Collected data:
☆ ☆ ☆

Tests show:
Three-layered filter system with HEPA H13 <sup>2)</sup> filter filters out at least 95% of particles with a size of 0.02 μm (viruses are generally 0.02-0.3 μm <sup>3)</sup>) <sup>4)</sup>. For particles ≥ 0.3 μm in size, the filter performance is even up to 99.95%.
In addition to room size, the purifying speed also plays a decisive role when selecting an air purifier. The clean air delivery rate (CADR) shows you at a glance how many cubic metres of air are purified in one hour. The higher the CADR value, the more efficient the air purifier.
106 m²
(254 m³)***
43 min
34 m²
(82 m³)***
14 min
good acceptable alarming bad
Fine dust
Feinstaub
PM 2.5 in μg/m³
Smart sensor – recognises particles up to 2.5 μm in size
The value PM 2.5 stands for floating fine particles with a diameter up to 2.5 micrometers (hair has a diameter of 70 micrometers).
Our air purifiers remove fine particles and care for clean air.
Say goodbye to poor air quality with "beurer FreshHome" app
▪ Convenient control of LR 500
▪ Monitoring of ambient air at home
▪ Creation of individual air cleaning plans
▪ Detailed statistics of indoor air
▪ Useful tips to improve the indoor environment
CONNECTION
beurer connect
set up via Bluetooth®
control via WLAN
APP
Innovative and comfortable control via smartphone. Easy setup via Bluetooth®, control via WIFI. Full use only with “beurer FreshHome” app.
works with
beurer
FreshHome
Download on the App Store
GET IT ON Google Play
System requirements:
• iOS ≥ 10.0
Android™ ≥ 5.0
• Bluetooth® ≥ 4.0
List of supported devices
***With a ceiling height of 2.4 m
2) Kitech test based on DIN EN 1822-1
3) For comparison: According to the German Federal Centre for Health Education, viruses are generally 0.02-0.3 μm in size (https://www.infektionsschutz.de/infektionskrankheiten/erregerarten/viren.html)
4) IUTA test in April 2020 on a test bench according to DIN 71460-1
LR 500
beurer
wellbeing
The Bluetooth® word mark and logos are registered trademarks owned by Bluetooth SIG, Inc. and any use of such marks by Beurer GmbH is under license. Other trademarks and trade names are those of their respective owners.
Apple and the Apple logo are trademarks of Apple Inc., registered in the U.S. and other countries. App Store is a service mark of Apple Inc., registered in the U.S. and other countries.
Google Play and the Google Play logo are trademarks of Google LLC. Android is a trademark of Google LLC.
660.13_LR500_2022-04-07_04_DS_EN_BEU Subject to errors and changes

☆ ☆ ☆

__What the task asks__:
Check every line of the entries above, and copy those that carry the string "size".

__Task output__:
Three-layered filter system with HEPA H13 <sup>2)</sup> filter filters out at least 95% of particles with a size of 0.02 μm (viruses are generally 0.02-0.3 μm <sup>3)</sup>) <sup>4)</sup>. For particles ≥ 0.3 μm in size, the filter performance is even up to 99.95%.
In addition to room size, the purifying speed also plays a decisive role when selecting an air purifier. The clean air delivery rate (CADR) shows you at a glance how many cubic metres of air are purified in one hour. The higher the CADR value, the more efficient the air purifier.
Smart sensor – recognises particles up to 2.5 μm in size
3) For comparison: According to the German Federal Centre for Health Education, viruses are generally 0.02-0.3 μm in size (https://www.infektionsschutz.de/infektionskrankheiten/erregerarten/viren.html)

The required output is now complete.